Mouse Kidney Tissue Preparation and Immunohistochemistry

Animal experiments were approved by the Institutional Committee on Research Animal Care, following the National Institutes of Health Guide for the Care and Use of Laboratory Animals. Adult C57BL/6J mice received a single intraperitoneal injection of colchicine (0.5 mg/100 g body wt) or saline. After 2 h, mice were anesthetized by 2% isoflurane inhalation. The kidneys were perfused with PBS (37°C) for 1 min via the left cardiac ventricle and then perfused 3 min with PFA (4%)-lysine-periodate fixative (PLP). After the kidneys were harvested, they were incubated in PLP solution overnight (38, 39, 42). After five washes in PBS, tissues were cryoprotected in PBS and 30% sucrose overnight before being embedded in Tissue-Tek O.C.T. compound 4583 (Sakura Finetek, Torrance, CA).

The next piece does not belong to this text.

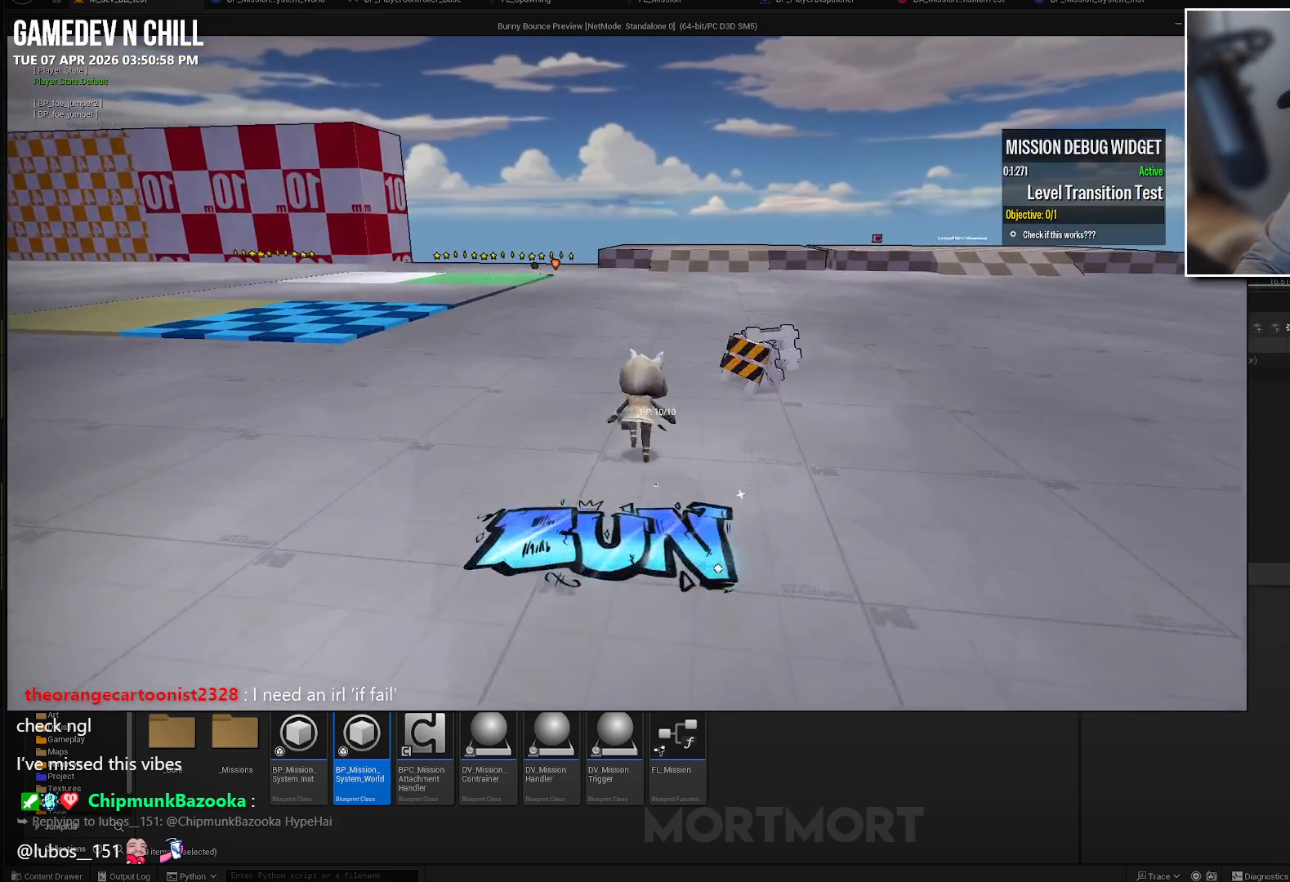
{"buttons": [], "left_stick": "up", "right_stick": "center", "events": []}
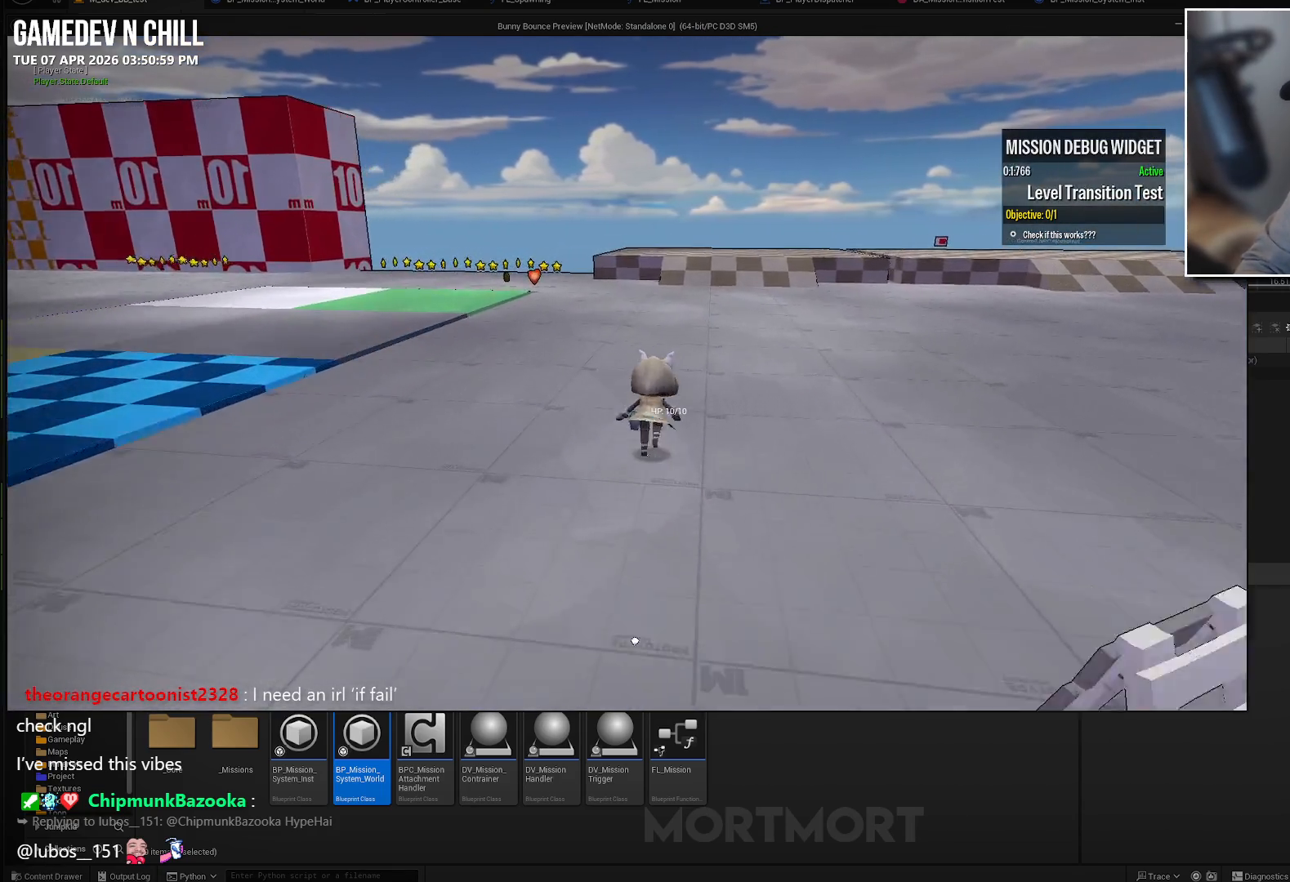
{"buttons": [], "left_stick": "up", "right_stick": "center", "events": []}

Cryosections (5 μm) were cut using a Leica CM3050S microtome (Buffalo Grove, IL) and placed onto positively charged slides (Denville Scientific, Holliston, MA). For immunostaining, sections were rehydrated in PBS for 20 min and then permeabilized with 0.1% Triton X-100 for 5 min. After three washes, nonspecific binding was blocked with 1% BSA in PBS for 10 min. The kidneys were incubated with anti-pS256-AQP2 (10 µg/mL) overnight at 4°C. After three washes in PBS, coverslips were incubated with goat anti-AQP2 antibody (C17; 0.4 µg/mL, Santa Cruz Biotechnology) at room temperature. After three washes in PBS, tissue samples were incubated with Alexa 488-conjugated donkey anti-rabbit antibody (2.4 µg/mL) and CY3-conjugated donkey anti-goat antibody (1.9 µg/mL) for 1 h at room temperature. After three washes in PBS, the slide was incubated 8 min with Alexa 647 WGA (0.5 µg/mL). After three rinses in PBS, sections were mounted using Vectashield with DAPI (Vector Laboratories). Images were taken using a Zeiss LSM 800 confocal microscope.